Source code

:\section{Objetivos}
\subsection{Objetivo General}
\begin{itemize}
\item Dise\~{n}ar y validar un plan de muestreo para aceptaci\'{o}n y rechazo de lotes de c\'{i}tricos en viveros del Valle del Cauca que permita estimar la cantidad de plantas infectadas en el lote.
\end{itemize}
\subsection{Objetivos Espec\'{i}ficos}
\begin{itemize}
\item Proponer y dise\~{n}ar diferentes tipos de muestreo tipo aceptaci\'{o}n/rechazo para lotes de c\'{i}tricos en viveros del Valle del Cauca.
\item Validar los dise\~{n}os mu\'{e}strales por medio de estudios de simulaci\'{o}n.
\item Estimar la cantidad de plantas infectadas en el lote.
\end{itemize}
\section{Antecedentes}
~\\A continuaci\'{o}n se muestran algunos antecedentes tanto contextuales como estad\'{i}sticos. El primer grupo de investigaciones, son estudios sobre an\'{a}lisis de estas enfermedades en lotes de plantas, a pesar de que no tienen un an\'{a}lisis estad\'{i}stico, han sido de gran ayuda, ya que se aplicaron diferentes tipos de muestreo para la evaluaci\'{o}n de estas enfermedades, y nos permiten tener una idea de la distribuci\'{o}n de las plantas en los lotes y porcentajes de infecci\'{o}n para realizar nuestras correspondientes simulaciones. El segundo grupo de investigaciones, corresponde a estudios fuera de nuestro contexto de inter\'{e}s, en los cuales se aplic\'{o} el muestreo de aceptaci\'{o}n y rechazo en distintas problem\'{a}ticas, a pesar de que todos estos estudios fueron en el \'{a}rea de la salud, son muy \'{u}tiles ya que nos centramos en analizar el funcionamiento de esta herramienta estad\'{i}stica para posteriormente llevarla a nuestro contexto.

- TRY IT -
Go through the entries above and copy every line containing "muestreo".

- ANSWER BOX -
\item Dise\~{n}ar y validar un plan de muestreo para aceptaci\'{o}n y rechazo de lotes de c\'{i}tricos en viveros del Valle del Cauca que permita estimar la cantidad de plantas infectadas en el lote.
\item Proponer y dise\~{n}ar diferentes tipos de muestreo tipo aceptaci\'{o}n/rechazo para lotes de c\'{i}tricos en viveros del Valle del Cauca.
~\\A continuaci\'{o}n se muestran algunos antecedentes tanto contextuales como estad\'{i}sticos. El primer grupo de investigaciones, son estudios sobre an\'{a}lisis de estas enfermedades en lotes de plantas, a pesar de que no tienen un an\'{a}lisis estad\'{i}stico, han sido de gran ayuda, ya que se aplicaron diferentes tipos de muestreo para la evaluaci\'{o}n de estas enfermedades, y nos permiten tener una idea de la distribuci\'{o}n de las plantas en los lotes y porcentajes de infecci\'{o}n para realizar nuestras correspondientes simulaciones. El segundo grupo de investigaciones, corresponde a estudios fuera de nuestro contexto de inter\'{e}s, en los cuales se aplic\'{o} el muestreo de aceptaci\'{o}n y rechazo en distintas problem\'{a}ticas, a pesar de que todos estos estudios fueron en el \'{a}rea de la salud, son muy \'{u}tiles ya que nos centramos en analizar el funcionamiento de esta herramienta estad\'{i}stica para posteriormente llevarla a nuestro contexto.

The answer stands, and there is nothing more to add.